In fact, though Governor Magsi was the most prominent because he retained office, he was not the only Governor in the news. Another was Sindh’s Ishratul Ibad, about whom there was an embarrassing crescendo of questions as to why his resignation had not reached the President, after the MQM Sindh ministers had resigned. Well, the MQM’s federal ministers seem to have vowed to stick to office from till the last, as if the option of resigning had been left out of the Constitution.

It’s an interesting thing, but the PPP doesn’t seem to have enough people to be governors. While Masood Kausar held office in the KPK, he was the only person holding gubernatorial office who had belonged to the PPP. Makhdum Ahmad Mahmood of Punjab, Magsi, Ibad and Engineer Shaukatullah of KPK had all spent their political careers in other (or no) parties.  Of course, so long as Latif Khosa had held office Governor House Lahore had been one more place jialas had felt offended by being kept out of (they’re always kept out, the only difference is that if there’s a PPP incumbent, they feel offended). Jialas are fated to be kept out, unless there’s some cake that needs rubbing into somebody’s hair.

Of course, Magsi had identified an intelligence failure as responsible for the second blast.  Well, it should be obvious that the intelligence agencies can only do so many things at the same time, so perhaps things slip under the net. Last week, they arrested Saad Jigranvi of the Hizbut Tahrir in Rawalpindi (some days after the blasts), so they couldn’t very well concentrate on Quetta? How many people had Jigranvi killed? Or even the Hizb? Well… none. But it’s a banned party. Banned under Musharraf, along with the Lashkar-i-Jhanvgvi, whose chief, Hafiz Ishaq, was arrested in connection with the Quetta blasts. The Hizb itself believes that the blasts are linked to the USA, and that Raymond Davis types are responsible. That was what a press release said. It’s funny that they arrested Jigranvi again, after he had been released on bail after his last arrest. And it must not be forgotten that the Hizb spokesman, Naveed Butt, still remains arrested, with not even the charges against him made public. Forget about his trial starting.

Anyway, it’s probably not important, not unless you’re related to either Naveed Butt or Saad Jigranvi.  One of the consequences of the Quetta blasts was that protesters shut down Lahore’s traffic, and the Metro Bus System had to be shut down. That was because the protesters tried to stage sit-ins at the stations. I see that a combination of the wearing off of the novelty, and the introduction of fares, has led to a reduction in the number of passengers, but it is still a very rough experience. Buses which could compete have been rerouted, except for one, but once the Metro is expanded to reach across to Chauburji, even that will probably be brushed aside.

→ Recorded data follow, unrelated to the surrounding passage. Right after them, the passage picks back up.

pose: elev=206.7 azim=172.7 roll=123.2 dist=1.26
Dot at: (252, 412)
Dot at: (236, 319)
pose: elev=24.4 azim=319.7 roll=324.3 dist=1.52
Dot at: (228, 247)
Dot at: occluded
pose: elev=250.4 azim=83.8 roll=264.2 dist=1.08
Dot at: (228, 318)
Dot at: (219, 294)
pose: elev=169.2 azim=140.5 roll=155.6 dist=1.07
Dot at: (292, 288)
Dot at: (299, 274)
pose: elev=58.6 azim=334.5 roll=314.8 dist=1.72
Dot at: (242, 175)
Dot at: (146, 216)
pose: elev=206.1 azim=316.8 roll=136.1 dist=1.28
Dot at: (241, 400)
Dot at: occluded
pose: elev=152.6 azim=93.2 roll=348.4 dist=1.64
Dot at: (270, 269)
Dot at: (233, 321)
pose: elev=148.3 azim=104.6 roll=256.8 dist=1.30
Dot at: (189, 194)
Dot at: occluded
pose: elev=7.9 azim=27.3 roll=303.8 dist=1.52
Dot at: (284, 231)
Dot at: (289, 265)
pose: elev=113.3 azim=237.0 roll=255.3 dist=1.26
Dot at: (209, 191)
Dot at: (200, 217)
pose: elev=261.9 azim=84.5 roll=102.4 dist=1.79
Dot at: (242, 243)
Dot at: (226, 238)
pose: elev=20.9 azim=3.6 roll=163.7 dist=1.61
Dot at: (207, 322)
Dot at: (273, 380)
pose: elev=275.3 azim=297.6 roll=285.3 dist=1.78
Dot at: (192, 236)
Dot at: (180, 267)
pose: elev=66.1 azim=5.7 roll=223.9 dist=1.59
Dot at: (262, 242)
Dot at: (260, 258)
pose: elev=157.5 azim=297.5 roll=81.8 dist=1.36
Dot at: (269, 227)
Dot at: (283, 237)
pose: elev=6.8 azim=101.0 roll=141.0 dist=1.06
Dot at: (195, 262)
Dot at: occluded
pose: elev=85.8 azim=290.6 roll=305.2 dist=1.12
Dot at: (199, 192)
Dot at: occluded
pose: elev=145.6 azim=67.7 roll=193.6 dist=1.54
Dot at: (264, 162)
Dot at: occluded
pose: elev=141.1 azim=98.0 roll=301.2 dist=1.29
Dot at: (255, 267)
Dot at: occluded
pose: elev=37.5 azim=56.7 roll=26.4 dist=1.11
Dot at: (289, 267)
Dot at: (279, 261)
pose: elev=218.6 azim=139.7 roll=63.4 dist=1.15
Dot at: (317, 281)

I’m reminded of the Paris Metro, which is underground, but consists of buses, not trains. And then there are some cities, like New York, which run the peripheries of their undergrounds overground, on the surface. So Lahore has got a fusion of both concepts, with the Metro being run in the middle of the city, and leading to the old octroi post at Mozang, with the post only remaining in the name, Chungi. It’s perhaps too much to expect the cancellation of the old wagon routes, but while the Ferozepur Road is still a menace, without side roads or traffic lights, one doesn’t see wagons racing. In fact, one doesn’t see wagons at all. That is some compensation for the science fiction look of it all, with the Metro Bus up above, and us down below.

And then there has been the rain, which makes for a singularly wet February.  I wonder where global warming has gone? Well, the light has been going less. I’m all for it, but if the government hopes for some electoral benefit, they should remember that elections will take place at the start of the heat, and I’m sure they don’t want voters arriving at the polling stations all hot and bothered, having said uncomplimentary things about the government all the way to the polling station.